Entre la iracundia y la pluma: Rufino Blanco Fombona

“¿Y no lo mataste?”, ordenó un espigado caraqueño cejijunto, familia de la madre de Bolívar, el bastón heridor al diestro, el idioma de los doctos, el ojo zahorí, diplomático cuando Andrade y Castro, un momento gomero y largamente su objetor y de fervoroso menosprecio, su predilecto desterrado,    europeo parisién, mundano con el muy frívolo Gómez Carrillo, dariísta y antidariísta,  amoroso de la amada recién salida de la ducha con olor a campiña, gobernador que fuera de una provincia española en los albores de la Guerra Civil y de nuestro estado Miranda en tiempos de López Conteras, reeditado y traducido por novelista más que por poeta o estupendo ensayista, comentado en inglés y francés, a más de recomendado con insistencia institucional y personalmente al Premio Nobel de Literatura.

Ya era o sería entonces Rufino Blanco Fombona, entre airado y manso, poeta modernista, casi siempre domiciliado en más de una ergástula, por culpa de su talante encendido y su arma, la amiga íntima, como su florete, de su manera de ser, escritor de varia excelencia, en la averiguación memoriosa, en la epístola periodística, la del mandoble adjetival y de su obra maestra del género ensayístico, El conquistador español del siglo XVI, el biógrafo de Bolívar bisoño y largamente de Bolívar libertador y el bellista, como el caraqueño de las Silvas y de la Gramática castellana para uso nuestro quien un día inventara la editorial América y la apellidara Ayacucho.

El asunto de hace unas líneas acaeció en un hotel de Ciudad Bolívar, la de los matones de Atabapo y de Isla Ratón, y el conminado a apretar el gatillo era el entonces joven poeta barinés Alfredo Arvelo Larriva, dolido de cierta ofensa  hotelera. Obediente, el poeta de Sones y canciones y otros poemas, satisfizo la pregunta del escritor condotiero al hacerse justicia por la afrenta de marras cuyo costo tras las rejas lo retuvieran durante ocho años en la oscuridad del castillo de Puerto Cabello.

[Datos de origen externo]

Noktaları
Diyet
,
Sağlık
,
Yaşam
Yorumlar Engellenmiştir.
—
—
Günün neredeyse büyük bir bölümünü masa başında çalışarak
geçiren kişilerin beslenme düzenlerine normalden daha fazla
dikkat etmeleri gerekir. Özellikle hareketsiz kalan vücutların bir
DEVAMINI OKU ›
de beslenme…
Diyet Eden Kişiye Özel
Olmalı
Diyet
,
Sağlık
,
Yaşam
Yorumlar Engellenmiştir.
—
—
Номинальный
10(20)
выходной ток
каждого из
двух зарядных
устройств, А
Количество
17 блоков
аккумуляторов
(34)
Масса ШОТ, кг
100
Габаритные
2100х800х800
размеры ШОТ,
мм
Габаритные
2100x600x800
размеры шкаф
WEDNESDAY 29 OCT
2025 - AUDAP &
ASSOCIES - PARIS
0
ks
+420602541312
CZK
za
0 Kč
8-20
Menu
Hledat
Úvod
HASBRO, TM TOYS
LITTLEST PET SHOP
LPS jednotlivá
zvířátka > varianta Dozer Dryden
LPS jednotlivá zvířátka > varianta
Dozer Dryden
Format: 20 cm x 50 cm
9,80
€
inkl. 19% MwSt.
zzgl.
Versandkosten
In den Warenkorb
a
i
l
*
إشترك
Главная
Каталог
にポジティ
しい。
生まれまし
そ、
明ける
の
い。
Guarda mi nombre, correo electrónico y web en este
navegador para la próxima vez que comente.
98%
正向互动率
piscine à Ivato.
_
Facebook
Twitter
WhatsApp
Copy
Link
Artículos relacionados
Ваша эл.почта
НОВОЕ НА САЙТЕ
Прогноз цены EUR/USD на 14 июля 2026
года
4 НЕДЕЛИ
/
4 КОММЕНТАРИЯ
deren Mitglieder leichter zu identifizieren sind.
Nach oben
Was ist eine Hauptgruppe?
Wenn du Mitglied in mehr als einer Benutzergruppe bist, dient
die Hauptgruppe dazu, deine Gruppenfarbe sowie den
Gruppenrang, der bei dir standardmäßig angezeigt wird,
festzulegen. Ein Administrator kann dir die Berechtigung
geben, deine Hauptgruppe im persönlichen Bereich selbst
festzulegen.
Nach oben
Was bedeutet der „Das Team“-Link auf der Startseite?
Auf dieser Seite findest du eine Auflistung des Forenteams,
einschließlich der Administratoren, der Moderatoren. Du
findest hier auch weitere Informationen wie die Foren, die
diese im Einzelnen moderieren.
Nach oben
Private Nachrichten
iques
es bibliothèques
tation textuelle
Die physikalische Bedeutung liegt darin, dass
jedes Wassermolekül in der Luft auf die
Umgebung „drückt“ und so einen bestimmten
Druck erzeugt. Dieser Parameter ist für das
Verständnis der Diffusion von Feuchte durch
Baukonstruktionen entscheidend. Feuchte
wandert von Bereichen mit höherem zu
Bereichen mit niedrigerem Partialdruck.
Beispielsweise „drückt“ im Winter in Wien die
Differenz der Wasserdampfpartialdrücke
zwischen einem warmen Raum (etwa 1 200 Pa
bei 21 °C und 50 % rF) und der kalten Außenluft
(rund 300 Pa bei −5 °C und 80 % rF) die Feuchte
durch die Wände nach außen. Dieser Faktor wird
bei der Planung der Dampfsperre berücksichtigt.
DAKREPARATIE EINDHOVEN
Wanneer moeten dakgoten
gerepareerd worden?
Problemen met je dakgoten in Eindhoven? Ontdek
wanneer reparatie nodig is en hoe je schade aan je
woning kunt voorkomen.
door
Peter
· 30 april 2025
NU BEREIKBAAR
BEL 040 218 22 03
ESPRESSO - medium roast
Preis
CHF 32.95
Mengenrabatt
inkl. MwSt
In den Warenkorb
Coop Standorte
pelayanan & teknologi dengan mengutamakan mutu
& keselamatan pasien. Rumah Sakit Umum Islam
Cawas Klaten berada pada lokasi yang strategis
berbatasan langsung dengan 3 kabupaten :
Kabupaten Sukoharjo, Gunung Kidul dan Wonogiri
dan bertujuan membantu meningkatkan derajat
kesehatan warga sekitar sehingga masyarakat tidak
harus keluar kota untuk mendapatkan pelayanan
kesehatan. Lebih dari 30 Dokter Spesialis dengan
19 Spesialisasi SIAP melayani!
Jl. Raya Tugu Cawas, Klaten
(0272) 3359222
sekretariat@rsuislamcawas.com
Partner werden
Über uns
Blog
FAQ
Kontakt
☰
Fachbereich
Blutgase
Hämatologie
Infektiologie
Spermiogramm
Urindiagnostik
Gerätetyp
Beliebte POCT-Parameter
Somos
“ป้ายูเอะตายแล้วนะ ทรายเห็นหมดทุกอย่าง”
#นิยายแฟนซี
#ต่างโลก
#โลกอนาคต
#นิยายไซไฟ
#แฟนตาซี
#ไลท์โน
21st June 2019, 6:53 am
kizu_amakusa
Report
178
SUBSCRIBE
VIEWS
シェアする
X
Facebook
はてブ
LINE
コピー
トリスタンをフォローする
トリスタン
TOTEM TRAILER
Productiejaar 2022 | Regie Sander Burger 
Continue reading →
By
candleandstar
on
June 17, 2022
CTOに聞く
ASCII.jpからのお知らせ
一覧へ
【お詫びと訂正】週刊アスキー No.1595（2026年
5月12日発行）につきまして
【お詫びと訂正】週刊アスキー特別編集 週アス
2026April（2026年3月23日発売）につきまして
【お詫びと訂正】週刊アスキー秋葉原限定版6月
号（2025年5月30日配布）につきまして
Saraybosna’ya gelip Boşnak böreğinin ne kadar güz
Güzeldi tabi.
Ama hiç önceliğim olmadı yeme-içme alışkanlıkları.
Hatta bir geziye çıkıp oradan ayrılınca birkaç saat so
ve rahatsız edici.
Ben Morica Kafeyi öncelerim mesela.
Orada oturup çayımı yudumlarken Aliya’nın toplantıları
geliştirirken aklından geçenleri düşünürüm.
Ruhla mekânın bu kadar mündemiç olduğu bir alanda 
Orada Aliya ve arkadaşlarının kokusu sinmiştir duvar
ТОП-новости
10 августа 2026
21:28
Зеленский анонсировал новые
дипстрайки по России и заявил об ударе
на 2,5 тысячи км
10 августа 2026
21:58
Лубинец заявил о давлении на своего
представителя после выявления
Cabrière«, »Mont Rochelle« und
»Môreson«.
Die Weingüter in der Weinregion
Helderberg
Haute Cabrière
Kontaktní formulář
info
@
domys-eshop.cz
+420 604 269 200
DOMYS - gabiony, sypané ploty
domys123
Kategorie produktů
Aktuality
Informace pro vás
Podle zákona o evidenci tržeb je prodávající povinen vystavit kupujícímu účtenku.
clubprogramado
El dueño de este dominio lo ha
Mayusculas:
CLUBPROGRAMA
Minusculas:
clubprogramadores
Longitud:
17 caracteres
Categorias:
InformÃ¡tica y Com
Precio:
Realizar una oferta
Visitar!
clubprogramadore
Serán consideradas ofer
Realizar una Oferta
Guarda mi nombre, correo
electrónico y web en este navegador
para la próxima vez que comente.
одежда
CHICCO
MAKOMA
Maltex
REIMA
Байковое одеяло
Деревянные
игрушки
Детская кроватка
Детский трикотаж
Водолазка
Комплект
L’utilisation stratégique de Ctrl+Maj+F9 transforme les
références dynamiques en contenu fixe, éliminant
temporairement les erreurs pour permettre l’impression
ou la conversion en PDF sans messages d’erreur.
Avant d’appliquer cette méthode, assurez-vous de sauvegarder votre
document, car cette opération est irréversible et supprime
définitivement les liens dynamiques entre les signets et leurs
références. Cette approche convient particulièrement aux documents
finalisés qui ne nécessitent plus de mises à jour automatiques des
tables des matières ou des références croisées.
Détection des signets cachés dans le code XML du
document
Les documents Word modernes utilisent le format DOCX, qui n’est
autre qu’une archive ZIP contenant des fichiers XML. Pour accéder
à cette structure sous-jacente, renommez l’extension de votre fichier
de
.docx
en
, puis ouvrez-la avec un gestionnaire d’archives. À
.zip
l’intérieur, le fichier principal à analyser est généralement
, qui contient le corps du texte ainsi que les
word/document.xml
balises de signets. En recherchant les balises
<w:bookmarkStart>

Mientras tanto, otros arrestos de violencia, esta vez personales del duelista, camorrero y sentimental del modernismo, de arremetidas antiyanquis, prodigaron las señas de identidad de Blanco Fombona, los cuales corregían su incómodo curriculum de pendenciero por  humillado y ofendido y por quítame estas pajas. Entretanto, su El hombre de hierro, entre otros intentos narrativos de buena ley y mejor nombradía en la ficción, conoció no pocas versiones y glosarios en otras lenguas,  en desmedro  de la escritura anecdótica y desenmascaradora de La máscara heroica, asada en candela pública en una plaza de Madrid guebeliano y nos gana la añoranza de aquel cuento suyo, memorable: El catire.

 Jesús Sanoja Hernández cedió en profusa noticia y meditación el destino histórico y literario de Rufino Blanco Fombona, el desterrado del castrismo y el gomecismo, en el prefacio de los clásicos de la Biblioteca Ayacucho. Huelga detenerse en su minuciosa confidencia del inefable venezolano de la iracundia y de la pluma, pero leamos su punto final:

“La culpa no ha sido del todo mía. En mucho le pertenece a Blanco Fombona, el alma del siglo XVI y hombre del siglo XX, quien pidió castigo para el país sin memoria”.